Just hours after calling off its billion-dollar merger with Aetna, Humana announced it will no longer sell health coverage on the Affordable Care Act insurance exchanges starting in 2018.
The Louisville-based insurer said that after analyzing its membership following the open enrollment period that ended in January, it sees no sign that the individual market's risk pool is balancing out.
Humana previously pulled the plug on its off-exchange individual plans, so after this year it will cease to have any footprint in the individual market.
The retreat is a blow to the ACA exchanges and the individual market as a whole, which is in the dark on what direction health care regulation is headed. Insurers have said they can't commit to participating in the exchanges until Congress assures them that measures will be put in place to keep the individual market afloat while the federal administration works to repeal and replace the healthcare law.

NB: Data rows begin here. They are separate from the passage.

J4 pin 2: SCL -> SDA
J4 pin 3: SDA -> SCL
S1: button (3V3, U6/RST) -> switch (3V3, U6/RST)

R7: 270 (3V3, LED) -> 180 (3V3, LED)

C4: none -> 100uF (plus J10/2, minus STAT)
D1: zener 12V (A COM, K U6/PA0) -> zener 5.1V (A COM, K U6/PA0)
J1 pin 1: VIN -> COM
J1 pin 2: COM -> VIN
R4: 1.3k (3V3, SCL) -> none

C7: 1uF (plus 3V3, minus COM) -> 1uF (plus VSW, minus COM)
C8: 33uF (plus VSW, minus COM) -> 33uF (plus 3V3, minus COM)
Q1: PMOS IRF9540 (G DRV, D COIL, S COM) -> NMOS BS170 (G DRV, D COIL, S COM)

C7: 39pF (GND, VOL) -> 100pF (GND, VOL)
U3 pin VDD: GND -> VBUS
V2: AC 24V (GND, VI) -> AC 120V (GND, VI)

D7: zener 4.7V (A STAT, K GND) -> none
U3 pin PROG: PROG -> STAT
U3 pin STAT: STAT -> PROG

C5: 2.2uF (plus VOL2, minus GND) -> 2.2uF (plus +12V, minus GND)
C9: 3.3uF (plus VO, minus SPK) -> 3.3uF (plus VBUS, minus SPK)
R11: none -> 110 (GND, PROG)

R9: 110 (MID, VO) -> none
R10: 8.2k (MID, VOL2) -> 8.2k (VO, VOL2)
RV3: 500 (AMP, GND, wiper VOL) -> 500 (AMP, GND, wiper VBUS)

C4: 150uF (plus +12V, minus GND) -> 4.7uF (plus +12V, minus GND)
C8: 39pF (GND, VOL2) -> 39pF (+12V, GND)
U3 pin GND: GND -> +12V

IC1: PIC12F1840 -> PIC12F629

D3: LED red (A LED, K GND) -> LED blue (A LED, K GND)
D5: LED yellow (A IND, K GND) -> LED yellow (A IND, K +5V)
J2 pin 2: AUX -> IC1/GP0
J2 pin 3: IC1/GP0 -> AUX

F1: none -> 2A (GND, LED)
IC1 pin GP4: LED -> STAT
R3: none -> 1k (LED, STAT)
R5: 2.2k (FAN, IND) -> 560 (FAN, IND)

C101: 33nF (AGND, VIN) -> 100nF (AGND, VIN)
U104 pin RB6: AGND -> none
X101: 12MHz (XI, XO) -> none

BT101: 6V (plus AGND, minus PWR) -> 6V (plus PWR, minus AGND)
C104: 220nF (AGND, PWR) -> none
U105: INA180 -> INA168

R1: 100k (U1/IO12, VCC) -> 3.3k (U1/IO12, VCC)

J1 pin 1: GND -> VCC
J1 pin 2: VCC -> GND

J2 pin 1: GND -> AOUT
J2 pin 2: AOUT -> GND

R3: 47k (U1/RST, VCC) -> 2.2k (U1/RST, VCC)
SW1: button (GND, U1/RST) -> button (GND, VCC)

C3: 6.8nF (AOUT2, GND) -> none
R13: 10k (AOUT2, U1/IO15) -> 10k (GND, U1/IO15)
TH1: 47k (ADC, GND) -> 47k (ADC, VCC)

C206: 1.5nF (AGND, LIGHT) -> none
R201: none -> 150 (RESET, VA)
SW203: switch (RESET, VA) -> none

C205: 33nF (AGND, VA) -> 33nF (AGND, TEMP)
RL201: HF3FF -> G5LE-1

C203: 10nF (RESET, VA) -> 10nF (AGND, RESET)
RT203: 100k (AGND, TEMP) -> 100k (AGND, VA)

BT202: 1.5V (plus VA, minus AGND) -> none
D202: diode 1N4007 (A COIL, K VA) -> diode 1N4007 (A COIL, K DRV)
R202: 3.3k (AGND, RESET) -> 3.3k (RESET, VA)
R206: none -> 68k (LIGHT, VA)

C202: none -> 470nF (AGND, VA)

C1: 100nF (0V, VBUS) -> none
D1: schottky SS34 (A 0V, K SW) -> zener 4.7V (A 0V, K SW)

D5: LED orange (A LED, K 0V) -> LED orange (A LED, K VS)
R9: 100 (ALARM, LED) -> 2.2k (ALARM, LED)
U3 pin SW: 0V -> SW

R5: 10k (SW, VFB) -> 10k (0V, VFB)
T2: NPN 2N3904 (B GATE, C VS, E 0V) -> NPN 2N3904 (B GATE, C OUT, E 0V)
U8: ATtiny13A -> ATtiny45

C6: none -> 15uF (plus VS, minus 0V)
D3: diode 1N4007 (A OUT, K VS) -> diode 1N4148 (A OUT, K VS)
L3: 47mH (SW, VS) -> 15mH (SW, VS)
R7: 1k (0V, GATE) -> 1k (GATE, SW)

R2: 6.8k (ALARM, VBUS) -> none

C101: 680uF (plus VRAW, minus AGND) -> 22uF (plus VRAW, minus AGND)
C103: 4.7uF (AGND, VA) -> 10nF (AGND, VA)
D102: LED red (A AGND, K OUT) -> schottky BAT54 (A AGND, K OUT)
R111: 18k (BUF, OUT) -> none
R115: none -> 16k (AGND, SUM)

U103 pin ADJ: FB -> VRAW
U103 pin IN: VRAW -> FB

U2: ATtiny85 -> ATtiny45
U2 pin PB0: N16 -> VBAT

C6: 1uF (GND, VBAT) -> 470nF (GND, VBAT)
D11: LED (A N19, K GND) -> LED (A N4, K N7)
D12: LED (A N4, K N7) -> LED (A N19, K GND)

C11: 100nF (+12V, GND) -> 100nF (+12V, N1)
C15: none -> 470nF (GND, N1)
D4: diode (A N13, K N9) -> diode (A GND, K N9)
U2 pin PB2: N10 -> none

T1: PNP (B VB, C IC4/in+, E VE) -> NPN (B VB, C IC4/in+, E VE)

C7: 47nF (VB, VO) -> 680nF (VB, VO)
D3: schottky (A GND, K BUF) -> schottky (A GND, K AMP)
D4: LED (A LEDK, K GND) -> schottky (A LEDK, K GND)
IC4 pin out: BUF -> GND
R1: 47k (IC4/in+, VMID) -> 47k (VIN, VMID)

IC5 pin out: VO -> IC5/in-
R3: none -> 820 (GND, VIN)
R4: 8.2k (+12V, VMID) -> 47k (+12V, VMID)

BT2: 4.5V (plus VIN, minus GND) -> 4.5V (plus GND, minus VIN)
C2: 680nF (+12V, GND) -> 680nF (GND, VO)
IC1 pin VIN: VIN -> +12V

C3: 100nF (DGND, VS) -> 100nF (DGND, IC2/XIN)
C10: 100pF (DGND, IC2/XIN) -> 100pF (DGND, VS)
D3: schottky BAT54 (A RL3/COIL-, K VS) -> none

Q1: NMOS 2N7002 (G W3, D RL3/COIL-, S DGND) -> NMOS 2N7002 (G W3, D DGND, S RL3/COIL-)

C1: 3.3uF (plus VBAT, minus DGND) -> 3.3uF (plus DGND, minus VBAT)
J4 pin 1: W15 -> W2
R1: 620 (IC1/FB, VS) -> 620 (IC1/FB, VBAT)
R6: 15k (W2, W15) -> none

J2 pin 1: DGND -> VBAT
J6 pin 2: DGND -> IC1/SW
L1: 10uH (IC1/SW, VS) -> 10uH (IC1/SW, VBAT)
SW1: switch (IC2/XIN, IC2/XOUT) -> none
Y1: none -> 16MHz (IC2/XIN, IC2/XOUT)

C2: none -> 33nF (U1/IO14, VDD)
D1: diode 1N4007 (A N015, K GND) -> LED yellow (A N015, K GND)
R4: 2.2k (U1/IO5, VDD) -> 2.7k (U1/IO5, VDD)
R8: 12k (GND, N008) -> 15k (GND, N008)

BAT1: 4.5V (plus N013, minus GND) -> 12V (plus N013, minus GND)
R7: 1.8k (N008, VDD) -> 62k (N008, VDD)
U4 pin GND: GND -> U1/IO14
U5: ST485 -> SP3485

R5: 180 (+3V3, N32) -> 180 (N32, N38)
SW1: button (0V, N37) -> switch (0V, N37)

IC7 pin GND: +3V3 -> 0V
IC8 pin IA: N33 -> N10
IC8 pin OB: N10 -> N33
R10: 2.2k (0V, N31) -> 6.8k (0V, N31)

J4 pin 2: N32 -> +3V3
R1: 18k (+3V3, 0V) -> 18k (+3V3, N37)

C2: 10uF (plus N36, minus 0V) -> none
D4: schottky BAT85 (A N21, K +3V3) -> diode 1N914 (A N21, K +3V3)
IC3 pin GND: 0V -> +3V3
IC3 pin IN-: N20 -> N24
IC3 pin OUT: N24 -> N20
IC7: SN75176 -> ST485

The exchanges attracted older, sicker members that use a lot of medical care and drive up costs for health insurers, which have responded by raising premiums, tightening networks and reducing the number of plans they sell.
Aetna also pulled out of exchange plans in 11 states for 2017, though a federal judge last month said Aetna's decision may have been driven not by its financial losses, but to make good on repeated threats that it would exit some exchanges if the U.S. Justice Department sued to block its tie-up with Humana.
Humana now sells on-exchange coverage in 11 states, down from 15 last year. Its exit means that hundreds of thousands of members will be forced to find a new insurer.
Humana ended 2016 with about 650,000 exchange plan members, but said last week that its membership as of the end of open enrollment Jan. 31 was about 204,000.